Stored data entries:
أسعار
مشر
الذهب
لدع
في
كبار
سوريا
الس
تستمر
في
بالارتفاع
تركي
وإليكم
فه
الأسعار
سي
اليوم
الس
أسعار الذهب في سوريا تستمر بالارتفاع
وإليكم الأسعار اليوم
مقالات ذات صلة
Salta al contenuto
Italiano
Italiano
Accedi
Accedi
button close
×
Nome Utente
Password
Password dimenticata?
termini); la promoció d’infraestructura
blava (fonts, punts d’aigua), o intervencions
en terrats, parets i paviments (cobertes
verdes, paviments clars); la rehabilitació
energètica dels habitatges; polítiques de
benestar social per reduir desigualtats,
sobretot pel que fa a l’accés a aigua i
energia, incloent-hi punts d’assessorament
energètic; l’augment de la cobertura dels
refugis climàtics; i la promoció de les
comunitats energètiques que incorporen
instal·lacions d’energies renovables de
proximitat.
==
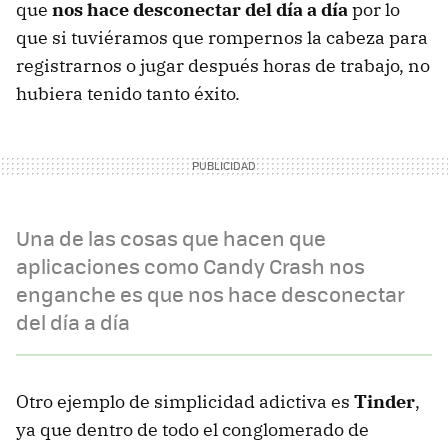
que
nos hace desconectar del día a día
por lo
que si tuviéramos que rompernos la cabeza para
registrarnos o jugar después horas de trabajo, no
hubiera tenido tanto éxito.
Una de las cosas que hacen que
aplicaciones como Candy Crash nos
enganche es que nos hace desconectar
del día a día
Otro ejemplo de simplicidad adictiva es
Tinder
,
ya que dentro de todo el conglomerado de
==
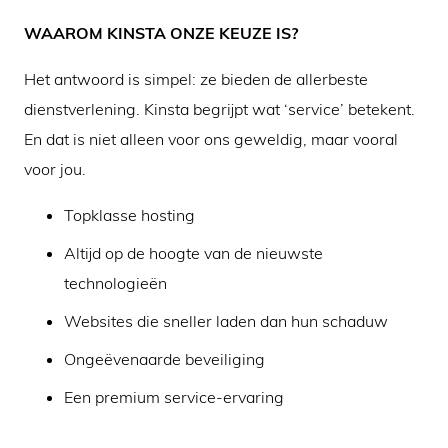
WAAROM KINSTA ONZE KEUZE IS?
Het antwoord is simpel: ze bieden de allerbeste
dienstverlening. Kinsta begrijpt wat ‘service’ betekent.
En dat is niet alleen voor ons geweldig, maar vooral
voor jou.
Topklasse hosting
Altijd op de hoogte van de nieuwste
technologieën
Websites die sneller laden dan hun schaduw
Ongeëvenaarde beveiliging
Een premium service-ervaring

◆ Your objective: Look above for the line containing "Het antwoord is" and the line containing "Een premium service-ervaring". Transcribe both, with the lines between them, exactly.

◆ Exercise solution:
Het antwoord is simpel: ze bieden de allerbeste
dienstverlening. Kinsta begrijpt wat ‘service’ betekent.
En dat is niet alleen voor ons geweldig, maar vooral
voor jou.
Topklasse hosting
Altijd op de hoogte van de nieuwste
technologieën
Websites die sneller laden dan hun schaduw
Ongeëvenaarde beveiliging
Een premium service-ervaring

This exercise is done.